Quando subiu à tribuna da Assembleia Legislativa do Paraná na terça-feira (9), antes de começar seu discurso, o deputado Ricardo Arruda (PSL) ajeitou os microfones da Casa e colocou outro em seu bolso, provavelmente conectado à câmera do assessor que o filmava. Ali o parlamentar já deu pistas de que sua plateia não estava em plenário, mas no Facebook. Naquela tarde, os deputados discutiam a possibilidade de pagar a data-base dos servidores estaduais, que desde 2016 estão sem reajustes. Nas galerias, um número não tão grande de grevistas impacientes pressionava os deputados.

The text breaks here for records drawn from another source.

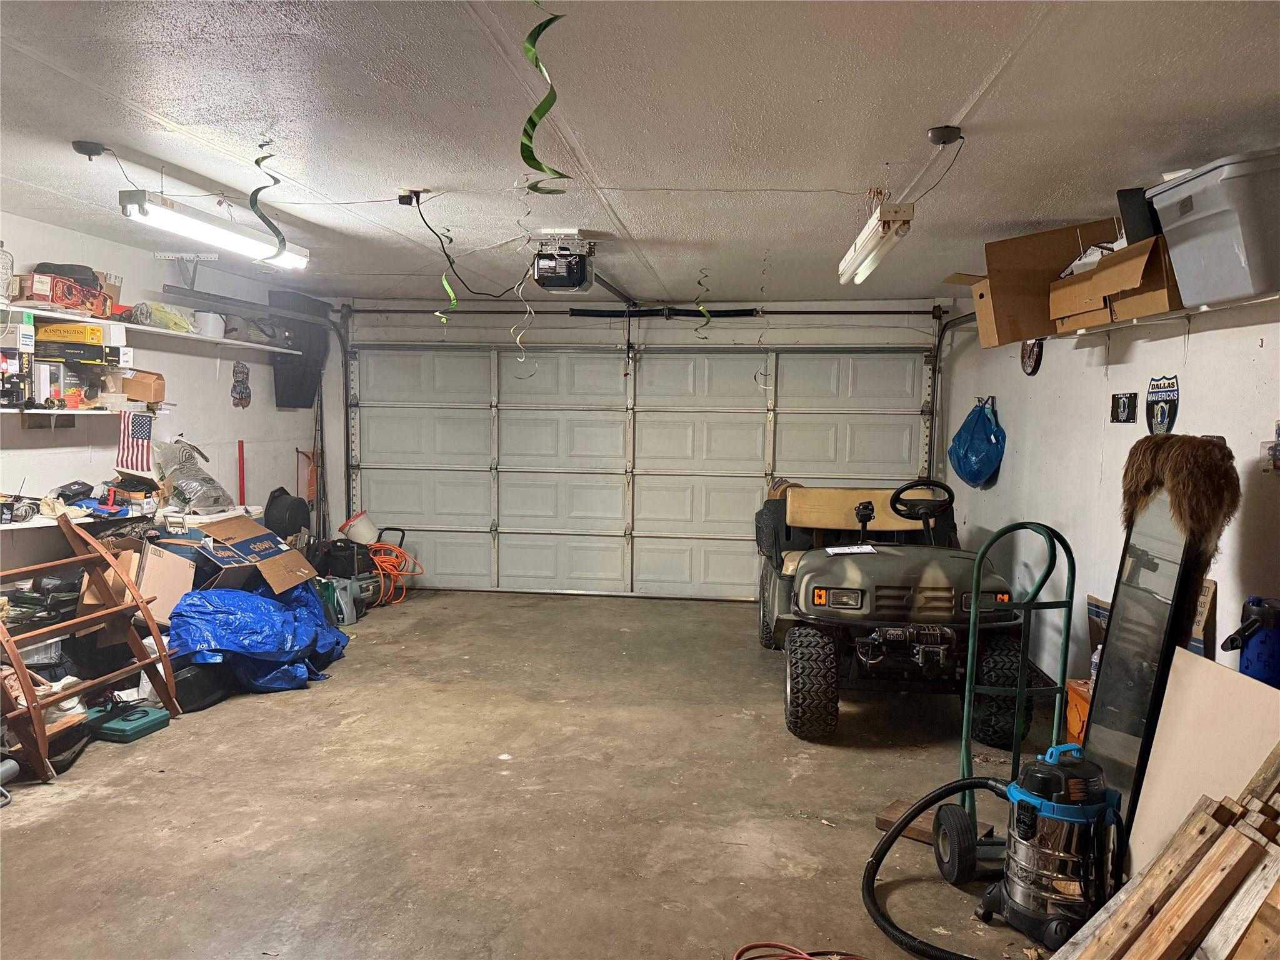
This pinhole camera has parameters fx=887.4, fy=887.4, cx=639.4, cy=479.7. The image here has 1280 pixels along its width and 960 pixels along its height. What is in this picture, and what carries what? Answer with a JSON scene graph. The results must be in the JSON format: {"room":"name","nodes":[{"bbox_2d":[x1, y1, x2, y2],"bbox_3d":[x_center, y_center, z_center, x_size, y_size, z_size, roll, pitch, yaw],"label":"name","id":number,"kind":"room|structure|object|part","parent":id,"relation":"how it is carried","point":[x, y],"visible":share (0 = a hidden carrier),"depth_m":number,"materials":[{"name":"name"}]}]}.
{"room":"garage","nodes":[
{"label":"garage","id":0,"kind":"room"},
{"bbox_2d":[0,206,335,580],"bbox_3d":[-3.295,-0.044,3.794,0.163,2.486,8.266,1,4,7],"label":"left wall","id":1,"kind":"structure","parent":0,"point":[19,431],"depth_m":5.57,"materials":[{"name":"white paint"}]},
{"bbox_2d":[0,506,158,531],"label":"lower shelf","id":2,"kind":"object","parent":1,"relation":"attached to","point":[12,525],"visible":0.58,"depth_m":4.40,"materials":[{"name":"white"}]},
{"bbox_2d":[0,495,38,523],"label":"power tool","id":3,"kind":"object","parent":2,"relation":"on","point":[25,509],"visible":0.99,"depth_m":4.19,"materials":[{"name":"black"}]},
{"bbox_2d":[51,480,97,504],"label":"black box","id":4,"kind":"object","parent":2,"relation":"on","point":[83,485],"visible":0.88,"depth_m":4.71,"materials":[{"name":"black plastic"}]},
{"bbox_2d":[153,441,233,511],"bbox_3d":[-2.783,-0.024,5.521,0.468,0.438,0.458,3,5,27],"label":"plastic bag","id":5,"kind":"object","parent":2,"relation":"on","point":[189,493],"visible":0.97,"depth_m":5.42,"materials":[{"name":"clear plastic"}]},
{"bbox_2d":[0,402,171,416],"bbox_3d":[-3.001,-0.334,4.316,0.323,0.044,1.651,1,4,7],"label":"lower shelf","id":6,"kind":"object","parent":1,"relation":"attached to","point":[1,410],"visible":0.81,"depth_m":4.51,"materials":[{"name":"white"}]},
{"bbox_2d":[0,349,33,409],"bbox_3d":[-3.002,-0.478,4.174,0.222,0.261,0.225,1,4,7],"label":"box","id":7,"kind":"object","parent":6,"relation":"on","point":[9,396],"visible":0.98,"depth_m":4.17,"materials":[{"name":"black cardboard"}]},
{"bbox_2d":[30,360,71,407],"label":"white box","id":8,"kind":"object","parent":6,"relation":"on","point":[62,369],"visible":0.84,"depth_m":4.43,"materials":[{"name":"white cardboard"}]},
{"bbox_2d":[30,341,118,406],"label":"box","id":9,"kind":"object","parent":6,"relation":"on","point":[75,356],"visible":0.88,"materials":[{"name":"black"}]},
{"bbox_2d":[33,339,120,365],"bbox_3d":[-3.021,-0.678,4.728,0.316,0.097,0.318,1,4,7],"label":"black box","id":10,"kind":"object","parent":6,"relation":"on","point":[89,359],"visible":0.9,"depth_m":4.63,"materials":[{"name":"black cardboard"}]},
{"bbox_2d":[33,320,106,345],"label":"yellow box","id":11,"kind":"object","parent":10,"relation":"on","point":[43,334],"visible":0.8,"depth_m":4.67,"materials":[{"name":"yellow cardboard"}]},
{"bbox_2d":[120,369,166,402],"bbox_3d":[-2.879,-0.542,5.128,0.238,0.160,0.189,1,4,7],"label":"cardboard box","id":12,"kind":"object","parent":6,"relation":"on","point":[160,383],"visible":0.97,"depth_m":5.06,"materials":[{"name":"cardboard"}]},
{"bbox_2d":[115,410,154,476],"bbox_3d":[-2.897,-0.211,5.095,0.211,0.351,0.177,1,4,7],"label":"american flag","id":13,"kind":"object","parent":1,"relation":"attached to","point":[139,431],"visible":0.93,"depth_m":5.08,"materials":[{"name":"multicoloured fabric"}]},
{"bbox_2d":[1,300,299,354],"bbox_3d":[-2.923,-0.864,5.033,0.414,0.047,3.051,1,4,7],"label":"upper shelf","id":14,"kind":"object","parent":1,"relation":"attached to","point":[271,348],"visible":0.93,"depth_m":5.14,"materials":[{"name":"white wood"}]},
{"bbox_2d":[0,239,13,301],"bbox_3d":[-3.063,-0.996,4.231,0.127,0.308,0.138,1,4,7],"label":"glass bottle","id":15,"kind":"object","parent":14,"relation":"on","point":[4,275],"visible":1,"depth_m":4.23,"materials":[{"name":"clear glass"}]},
{"bbox_2d":[17,271,111,315],"bbox_3d":[-3.021,-0.964,4.615,0.288,0.161,0.474,1,4,7],"label":"box","id":16,"kind":"object","parent":14,"relation":"on","point":[70,302],"visible":0.79,"depth_m":4.51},
{"bbox_2d":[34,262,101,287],"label":"black bag","id":17,"kind":"object","parent":16,"relation":"on","point":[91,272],"visible":0.51,"depth_m":4.68,"materials":[{"name":"black fabric"}]},
{"bbox_2d":[128,300,196,331],"bbox_3d":[-2.890,-0.989,5.381,0.292,0.152,0.394,1,4,7],"label":"plastic bag","id":18,"kind":"object","parent":14,"relation":"on","point":[170,321],"visible":0.82,"depth_m":5.31,"materials":[{"name":"plastic"}]},
{"bbox_2d":[193,311,226,338],"bbox_3d":[-2.800,-1.012,5.776,0.206,0.158,0.210,1,4,7],"label":"white container","id":19,"kind":"object","parent":14,"relation":"on","point":[210,324],"visible":0.87,"depth_m":5.70,"materials":[{"name":"white plastic"}]},
{"bbox_2d":[236,437,246,506],"bbox_3d":[-2.866,0.313,6.397,0.059,1.165,0.054,1,4,7],"label":"red pole","id":20,"kind":"object","parent":1,"relation":"attached to","point":[242,447],"visible":0.57,"depth_m":6.37,"materials":[{"name":"red"}]},
{"bbox_2d":[231,360,252,408],"bbox_3d":[-2.908,-0.696,6.491,0.039,0.332,0.247,1,4,7],"label":"wall decoration","id":21,"kind":"object","parent":1,"relation":"attached to","point":[239,394],"visible":0.99,"depth_m":6.48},
{"bbox_2d":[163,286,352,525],"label":"garage door track","id":22,"kind":"object","parent":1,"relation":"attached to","point":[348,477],"visible":0.74,"depth_m":7.08,"materials":[{"name":"metal"}]},
{"bbox_2d":[270,291,329,410],"bbox_3d":[-2.697,-1.004,7.011,0.338,0.855,0.538,1,4,7],"label":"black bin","id":23,"kind":"object","parent":1,"relation":"attached to","point":[287,375],"visible":0.78,"depth_m":6.91,"materials":[{"name":"black plastic"}]},
{"bbox_2d":[295,446,318,504],"bbox_3d":[-2.795,0.072,7.503,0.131,0.664,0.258,1,4,7],"label":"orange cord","id":24,"kind":"object","parent":1,"relation":"hanging from","point":[311,490],"visible":0.67,"depth_m":7.50,"materials":[{"name":"orange"}]},
{"bbox_2d":[0,589,1086,959],"bbox_3d":[-0.382,1.336,3.194,5.529,0.112,7.850,1,4,7],"label":"concrete floor","id":25,"kind":"structure","parent":0,"point":[745,722],"depth_m":3.46,"materials":[{"name":"concrete"}]},
{"bbox_2d":[0,512,177,781],"bbox_3d":[-2.557,0.695,3.914,0.594,1.007,0.798,1,4,7],"label":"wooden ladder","id":26,"kind":"object","parent":25,"relation":"on","point":[22,670],"visible":0.97,"depth_m":3.99,"materials":[{"name":"brown wood"}]},
{"bbox_2d":[84,701,170,742],"bbox_3d":[-2.413,1.111,4.176,0.294,0.116,0.287,2,4,17],"label":"green toolbox","id":27,"kind":"object","parent":25,"relation":"on","point":[112,727],"visible":0.95,"depth_m":4.08,"materials":[{"name":"plastic"}]},
{"bbox_2d":[73,538,193,622],"bbox_3d":[-2.712,0.552,4.770,0.437,0.417,0.446,1,4,7],"label":"cardboard box","id":28,"kind":"object","parent":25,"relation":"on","point":[155,557],"visible":0.59,"depth_m":4.65,"materials":[{"name":"cardboard"}]},
{"bbox_2d":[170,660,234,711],"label":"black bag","id":29,"kind":"object","parent":25,"relation":"on","point":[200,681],"visible":0.6,"depth_m":4.54,"materials":[{"name":"black plastic"}]},
{"bbox_2d":[191,516,318,595],"bbox_3d":[-2.355,0.565,5.355,0.634,0.562,0.624,1,4,7],"label":"cardboard box","id":30,"kind":"object","parent":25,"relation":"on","point":[279,557],"visible":0.94,"depth_m":5.28,"materials":[{"name":"cardboard"}]},
{"bbox_2d":[163,583,351,691],"bbox_3d":[-2.226,0.844,5.178,0.913,0.522,1.100,1,4,7],"label":"blue tarp","id":31,"kind":"object","parent":25,"relation":"on","point":[260,600],"visible":0.87,"depth_m":4.84,"materials":[{"name":"blue plastic"}]},
{"bbox_2d":[262,486,311,538],"bbox_3d":[-2.667,0.294,6.706,0.324,0.497,0.414,1,4,7],"label":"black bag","id":32,"kind":"object","parent":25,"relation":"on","point":[284,507],"visible":0.84,"depth_m":6.58,"materials":[{"name":"black plastic"}]},
{"bbox_2d":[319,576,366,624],"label":"plastic jugs","id":33,"kind":"object","parent":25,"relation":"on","point":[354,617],"visible":0.69,"depth_m":6.31,"materials":[{"name":"plastic"}]},
{"bbox_2d":[313,532,394,616],"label":"pressure washer","id":34,"kind":"object","parent":25,"relation":"on","point":[337,560],"visible":0.68,"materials":[{"name":"black"}]},
{"bbox_2d":[339,510,379,544],"bbox_3d":[-2.332,0.419,7.436,0.320,0.264,0.290,1,4,7],"label":"white bucket","id":35,"kind":"object","parent":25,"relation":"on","point":[361,528],"visible":0.92,"depth_m":7.33,"materials":[{"name":"white plastic"}]},
{"bbox_2d":[366,538,420,606],"bbox_3d":[-2.105,0.750,7.368,0.465,0.428,0.511,-2,5,-33],"label":"orange extension cord","id":36,"kind":"object","parent":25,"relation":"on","point":[382,547],"visible":0.7,"depth_m":7.27,"materials":[{"name":"orange plastic"}]},
{"bbox_2d":[733,940,865,959],"bbox_3d":[0.467,1.334,2.327,0.417,0.051,0.478,-3,5,-39],"label":"red cord","id":37,"kind":"object","parent":25,"relation":"on","point":[804,955],"visible":0.98,"depth_m":2.49,"materials":[{"name":"red plastic"}]},
{"bbox_2d":[755,481,1041,743],"bbox_3d":[1.405,0.590,5.183,1.348,1.224,2.341,1,4,7],"label":"utility vehicle","id":38,"kind":"object","parent":25,"relation":"on","point":[839,568],"visible":0.92,"depth_m":4.39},
{"bbox_3d":[0.926,0.548,4.183,0.212,0.089,0.123,1,4,7],"label":"headlight","id":39,"kind":"part","parent":38,"relation":"part of","materials":[{"name":"clear plastic"}]},
{"bbox_2d":[825,543,877,555],"bbox_3d":[1.086,0.360,4.563,0.255,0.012,0.207,0,4,-8],"label":"paper","id":40,"kind":"object","parent":38,"relation":"on","point":[830,549],"visible":0.98,"depth_m":4.56,"materials":[{"name":"white paper"}]},
{"bbox_3d":[1.362,0.178,5.381,1.011,0.267,0.653,1,4,7],"label":"seat","id":41,"kind":"part","parent":38,"relation":"part of","materials":[{"name":"beige"}]},
{"bbox_2d":[874,797,987,844],"bbox_3d":[1.099,1.274,3.303,0.355,0.044,0.226,4,5,39],"label":"wood block","id":42,"kind":"object","parent":25,"relation":"on","point":[889,821],"visible":0.42,"depth_m":3.28,"materials":[{"name":"brown wood"}]},
{"bbox_2d":[931,523,1081,886],"bbox_3d":[1.284,0.750,3.022,0.434,1.180,0.358,0,4,-7],"label":"hand truck","id":43,"kind":"object","parent":25,"relation":"on","point":[1066,549],"visible":0.85,"depth_m":3.01,"materials":[{"name":"green metal"}]},
{"bbox_2d":[981,744,1121,951],"bbox_3d":[1.235,1.042,2.607,0.365,0.593,0.341,-2,5,-37],"label":"shop vacuum","id":44,"kind":"object","parent":25,"relation":"on","point":[1016,885],"visible":0.96,"depth_m":2.51,"materials":[{"name":"silver metal"}]},
{"bbox_2d":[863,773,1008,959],"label":"vacuum hose","id":45,"kind":"object","parent":44,"relation":"attached to","point":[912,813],"visible":0.97,"depth_m":2.70,"materials":[{"name":"black plastic"}]},
{"bbox_2d":[1064,676,1093,746],"bbox_3d":[2.073,1.075,3.873,0.345,0.335,0.348,1,4,7],"label":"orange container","id":46,"kind":"object","parent":25,"relation":"on","point":[1074,703],"visible":0.27,"depth_m":3.91,"materials":[{"name":"orange"}]},
{"bbox_2d":[1084,475,1204,829],"bbox_3d":[1.580,0.619,2.791,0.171,1.349,0.504,1,4,7],"label":"standing mirror","id":47,"kind":"object","parent":25,"relation":"on","point":[1111,633],"visible":0.73,"depth_m":2.76,"materials":[{"name":"black mirror"}]},
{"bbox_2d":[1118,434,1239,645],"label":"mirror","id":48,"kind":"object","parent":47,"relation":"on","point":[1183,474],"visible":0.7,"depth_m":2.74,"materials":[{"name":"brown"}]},
{"bbox_2d":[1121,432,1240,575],"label":"fur piece","id":49,"kind":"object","parent":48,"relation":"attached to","point":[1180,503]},
{"bbox_2d":[1053,741,1279,959],"bbox_3d":[1.209,0.905,1.757,1.088,0.938,0.666,1,4,7],"label":"lumber pile","id":50,"kind":"object","parent":25,"relation":"on","point":[1149,883],"visible":0.98,"depth_m":1.87,"materials":[{"name":"brown wood"}]},
{"bbox_2d":[1125,646,1279,880],"bbox_3d":[1.525,0.931,2.321,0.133,0.838,0.591,1,4,7],"label":"white board","id":51,"kind":"object","parent":25,"relation":"on","point":[1172,692],"visible":0.7,"depth_m":2.39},
{"bbox_2d":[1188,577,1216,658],"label":"cardboard box","id":52,"kind":"object","parent":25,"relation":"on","point":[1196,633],"visible":0.27,"depth_m":3.08,"materials":[{"name":"brown cardboard"}]},
{"bbox_2d":[1219,593,1279,686],"bbox_3d":[1.874,0.557,2.667,0.251,0.420,0.179,1,4,7],"label":"blue container","id":53,"kind":"object","parent":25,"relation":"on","point":[1254,611],"visible":0.88,"depth_m":2.63,"materials":[{"name":"blue plastic"}]},
{"bbox_2d":[316,300,958,599],"bbox_3d":[-0.082,-0.254,7.444,5.344,2.450,0.232,1,4,7],"label":"back wall","id":54,"kind":"structure","parent":0,"point":[565,318],"depth_m":7.25,"materials":[{"name":"white paint"}]},
{"bbox_2d":[347,343,938,600],"bbox_3d":[-0.057,-0.108,7.383,4.547,2.164,0.188,1,4,7],"label":"garage door","id":55,"kind":"structure","parent":54,"relation":"in","point":[844,418],"depth_m":7.39,"materials":[{"name":"white metal"}]},
{"bbox_2d":[339,305,949,315],"bbox_3d":[-0.017,-1.384,7.312,4.709,0.089,0.187,1,4,7],"label":"bar","id":56,"kind":"object","parent":54,"relation":"attached to","point":[799,313],"visible":0.93,"depth_m":7.25,"materials":[{"name":"black metal"}]},
{"bbox_2d":[927,306,976,480],"bbox_3d":[2.342,-0.110,6.323,0.143,2.261,1.567,1,4,7],"label":"garage door track","id":57,"kind":"object","parent":54,"relation":"attached to","point":[939,337],"visible":0.4,"depth_m":6.91,"materials":[{"name":"metal"}]},
{"bbox_2d":[0,0,1279,302],"bbox_3d":[-0.442,-1.223,3.039,5.740,0.111,7.846,1,4,7],"label":"ceiling","id":58,"kind":"structure","parent":0,"point":[965,90],"depth_m":2.86,"materials":[{"name":"white paint"}]},
{"bbox_2d":[70,140,106,158],"bbox_3d":[-2.013,-1.197,3.245,0.113,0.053,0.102,1,4,7],"label":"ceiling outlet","id":59,"kind":"object","parent":58,"relation":"attached to","point":[89,149],"visible":0.98,"depth_m":3.22,"materials":[{"name":"black plastic"}]},
{"bbox_2d":[117,187,308,270],"bbox_3d":[-1.950,-1.180,4.173,0.176,0.147,1.275,1,4,7],"label":"fluorescent light","id":60,"kind":"object","parent":58,"relation":"attached to","point":[155,205],"visible":0.97,"depth_m":3.95,"materials":[{"name":"white metal"}]},
{"bbox_2d":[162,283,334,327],"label":"dark plank","id":61,"kind":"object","parent":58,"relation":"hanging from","point":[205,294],"visible":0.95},
{"bbox_2d":[248,145,286,263],"bbox_3d":[-1.421,-1.040,3.396,0.138,0.413,0.179,1,4,7],"label":"streamer","id":62,"kind":"object","parent":58,"relation":"hanging from","point":[258,162],"visible":0.91,"depth_m":3.39,"materials":[{"name":"green plastic"}]},
{"bbox_2d":[396,188,422,206],"bbox_3d":[-0.986,-1.215,3.833,0.108,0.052,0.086,1,4,7],"label":"ceiling outlet","id":63,"kind":"object","parent":58,"relation":"attached to","point":[409,197],"visible":0.94,"depth_m":3.82,"materials":[{"name":"black"}]},
{"bbox_2d":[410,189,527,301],"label":"power cord","id":64,"kind":"object","parent":63,"relation":"hanging from","point":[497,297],"visible":0.98,"depth_m":4.19,"materials":[{"name":"black plastic"}]},
{"bbox_2d":[431,213,459,320],"bbox_3d":[-0.953,-1.006,4.384,0.087,0.482,0.159,1,4,7],"label":"streamer","id":65,"kind":"object","parent":58,"relation":"hanging from","point":[444,280],"visible":0.94,"depth_m":4.38,"materials":[{"name":"green plastic"}]},
{"bbox_2d":[512,180,535,371],"bbox_3d":[-0.486,-0.861,3.783,0.060,0.768,0.105,-2,5,-31],"label":"streamer","id":66,"kind":"object","parent":58,"relation":"hanging from","point":[528,310],"visible":0.87,"depth_m":3.78,"materials":[{"name":"white"}]},
{"bbox_2d":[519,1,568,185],"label":"streamer","id":67,"kind":"object","parent":58,"relation":"hanging from","point":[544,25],"visible":0.94,"depth_m":2.29,"materials":[{"name":"green plastic"}]},
{"bbox_2d":[530,228,598,290],"bbox_3d":[-0.403,-1.164,4.729,0.315,0.271,0.493,1,4,7],"label":"garage door opener","id":68,"kind":"object","parent":58,"relation":"hanging from","point":[576,278],"visible":0.98,"depth_m":4.60,"materials":[{"name":"black plastic"}]},
{"bbox_2d":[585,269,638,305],"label":"opener rail","id":69,"kind":"object","parent":68,"relation":"attached to","point":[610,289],"visible":0.85,"depth_m":6.00,"materials":[{"name":"black metal"}]},
{"bbox_2d":[693,268,711,335],"bbox_3d":[0.421,-1.160,5.912,0.101,0.400,0.150,1,4,7],"label":"streamer","id":70,"kind":"object","parent":58,"relation":"hanging from","point":[706,275],"visible":0.85,"depth_m":5.90,"materials":[{"name":"green plastic"}]},
{"bbox_2d":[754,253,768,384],"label":"streamer","id":71,"kind":"object","parent":58,"relation":"hanging from","point":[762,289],"visible":0.93,"depth_m":5.17,"materials":[{"name":"white plastic"}]},
{"bbox_2d":[836,200,915,285],"bbox_3d":[1.026,-1.049,3.908,0.129,0.155,1.044,1,4,7],"label":"fluorescent light","id":72,"kind":"object","parent":58,"relation":"hanging from","point":[865,240],"visible":0.99,"depth_m":3.69,"materials":[{"name":"white metal"}]},
{"bbox_2d":[926,126,963,144],"bbox_3d":[1.005,-1.125,2.924,0.105,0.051,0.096,1,4,7],"label":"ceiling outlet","id":73,"kind":"object","parent":58,"relation":"attached to","point":[936,135],"visible":0.98,"depth_m":2.90,"materials":[{"name":"black"}]},
{"bbox_2d":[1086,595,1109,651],"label":"cardboard box","id":74,"kind":"object","parent":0,"point":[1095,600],"visible":0.26,"depth_m":4.06,"materials":[{"name":"brown cardboard"}]},
{"bbox_2d":[939,283,1279,705],"bbox_3d":[2.225,0.080,3.256,0.162,2.448,7.208,1,4,7],"label":"right wall","id":75,"kind":"structure","parent":0,"point":[1190,385],"depth_m":4.12,"materials":[{"name":"white paint"}]},
{"bbox_2d":[949,396,1006,487],"bbox_3d":[2.333,-0.249,6.121,0.351,0.602,0.532,1,4,7],"label":"blue bag","id":76,"kind":"object","parent":75,"relation":"hanging from","point":[974,447],"visible":0.98,"depth_m":6.01,"materials":[{"name":"blue plastic"}]},
{"bbox_2d":[1020,338,1043,373],"bbox_3d":[2.281,-0.739,5.166,0.035,0.267,0.254,1,4,7],"label":"wall clock","id":77,"kind":"object","parent":75,"relation":"attached to","point":[1029,353],"visible":0.74,"depth_m":5.15,"materials":[{"name":"black"}]},
{"bbox_2d":[1110,391,1137,422],"bbox_3d":[2.208,-0.329,4.052,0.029,0.139,0.181,1,4,7],"label":"small sign","id":78,"kind":"object","parent":75,"relation":"attached to","point":[1124,407],"visible":0.98,"depth_m":4.04,"materials":[{"name":"black metal"}]},
{"bbox_2d":[1145,375,1180,433],"bbox_3d":[2.182,-0.300,3.710,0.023,0.270,0.241,1,4,7],"label":"sign","id":79,"kind":"object","parent":75,"relation":"attached to","point":[1162,415],"visible":0.97,"depth_m":3.70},
{"bbox_2d":[1047,290,1279,341],"bbox_3d":[2.091,-0.602,3.335,0.305,0.065,2.545,1,4,7],"label":"wall shelf","id":80,"kind":"object","parent":75,"relation":"attached to","point":[1275,297],"visible":0.62,"depth_m":3.34,"materials":[{"name":"white wood"}]},
{"bbox_2d":[965,217,1119,341],"bbox_3d":[1.975,-0.951,4.296,0.570,0.488,0.449,1,4,7],"label":"cardboard box","id":81,"kind":"object","parent":80,"relation":"on","point":[1069,248],"visible":0.75,"depth_m":4.18,"materials":[{"name":"brown cardboard"}]},
{"bbox_2d":[1048,233,1180,330],"bbox_3d":[1.918,-0.779,3.471,0.412,0.291,0.618,1,4,7],"label":"cardboard box","id":82,"kind":"object","parent":80,"relation":"on","point":[1093,280],"visible":0.69,"depth_m":3.41,"materials":[{"name":"brown cardboard"}]},
{"bbox_2d":[1116,185,1160,244],"bbox_3d":[1.997,-1.003,3.453,0.223,0.230,0.224,1,4,7],"label":"black box","id":83,"kind":"object","parent":82,"relation":"on","point":[1119,194],"visible":0.49,"depth_m":3.40,"materials":[{"name":"black"}]},
{"bbox_2d":[1145,148,1279,306],"bbox_3d":[1.951,-0.770,2.822,0.395,0.364,0.546,0,4,-4],"label":"storage bin","id":84,"kind":"object","parent":80,"relation":"on","point":[1201,229],"visible":0.97,"depth_m":2.71,"materials":[{"name":"grey plastic"}]},
{"bbox_2d":[1261,420,1279,472],"bbox_3d":[2.060,-0.103,2.825,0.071,0.165,0.175,1,4,7],"label":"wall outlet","id":85,"kind":"object","parent":75,"relation":"attached to","point":[1278,434],"visible":0.99,"depth_m":2.86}
]}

Arruda fez um discurso desastroso na forma e no conteúdo. Debochando dos servidores que acumulam perdas salariais de cerca de 17%, o deputado recorreu à retórica utilizada em ataques nas redes sociais. Mas ali, sem a claque virtual, cada frase parecia uma piada sem timing nem graça.
Em sua fala, o parlamentar usou um apelo tão gasto quanto injusto: a de criar a ideia de que os professores da rede estadual de ensino são marajás com altos salários e baixa produtividade. A tática já foi utilizada por Beto Richa (PSDB), quando começou a suspender o pagamento do reajuste anual dos servidores, e não resistiu a uma análise atenta dos salários publicados no Portal da Transparência. Arruda disse que mostraria no telão da Assembleia o contracheque dos professores e exporia como são muito bem remunerados. Naturalmente ele não fez isso, porque essa tese sucumbiria diante dos fatos.
Numa lógica idiossincrática, o deputado sugeriu que apenas os servidores das forças de segurança do estado recebam o reajuste salarial. Para Arruda, sabe-se lá por qual critério – provavelmente o de nicho eleitoral –, esses, sim, são merecedores de aumento.
O discurso de Arruda, que estava sendo acompanhado também pelos servidores fora do plenário, revoltou a plateia real que forçou a entrada e lotou as galerias da Assembleia. A consequência do desastrado pronunciamento foi o acirramento dos ânimos na já tensa negociação entre servidores, governo e Assembleia – um resultado pouco louvável para o trabalho de um deputado da base do governo.
Esse episódio deixa claro dois limites do discurso radical quando se depara com a realidade. O primeiro deles é o fato de ser incapaz de resolver problemas. A tensão, os gritos e as polêmicas (essa palavra odiosa) dão conta de apresentar soluções aos problemas imaginários, criados para ser campo de batalha, mas nãos aos problemas de verdade. Diante do fato de os servidores pressionarem por um reajuste que é devido, o governo vinha adotando a compreensível postura da responsabilidade fiscal. Como já escrevi anteriormente neste espaço, os dois lados tem justas razões para agir como agem.
O governo sabe das consequências de dar calote no reajuste por mais um ano e justamente por isso vem dando à negociação ares de gravidade e responsabilidade que o assunto merece. Não imagino que as cabeças sérias do Palácio Iguaçu neguem a reposição por estarem convencidos de que estão negociando com barões do ensino público, como faz crer Arruda.
A segunda falha do discurso radical é a facilidade com que se torna incoerente. Arruda, que da tribuna agia como leão-de-chácara dos cofres estaduais, justificava seu posicionamento dizendo valorizar o dinheiro do imposto pago pelos paranaenses. Ora, se for de fato isso, em que momento desse raciocínio há espaço para que o deputado tenha tantos parentes nomeados em cargos em comissão do governo estadual? Elaine Arruda Nunes, irmã do parlamentar, recebe R$ 8,9 mil mensais no Departamento de Imprensa Oficial do Estado e Alessandra Arruda Nunes Morano, sua sobrinha, tem salário de R$ 9,6 mil no Instituto Paranaense de Ciência do Esporte.
Na gestão anterior, o filho e a esposa de Arruda também tinham cargos no governo do estado. Em 2018, aos 25 anos, o filho ocupou cargo de gerência na Agepar. Ao ser questionado sobre o fato, o deputado afirmou não ter interferido, só ter passado os e-mails e telefones de contato da vaga para que o filho enviasse seu currículo.
Se o exemplo de Arruda parece limitado para apontar os limites práticos do radicalismo, temos ainda a reforma da Previdência. Quem está sendo louvado pela aprovação do texto não é o presidente Jair Bolsonaro (PSL), que com seus arroubos erigiu barreiras à articulação, mas Rodrigo Maia (DEM), um membro nato da velha política, tida pelos radicais como a mãe dos males públicos. Como sabem os políticos, mesmo que finjam o contrário, não há soluções simples e unilaterais. Os assuntos públicos são resolvidos com diálogo, negociações e responsabilidade.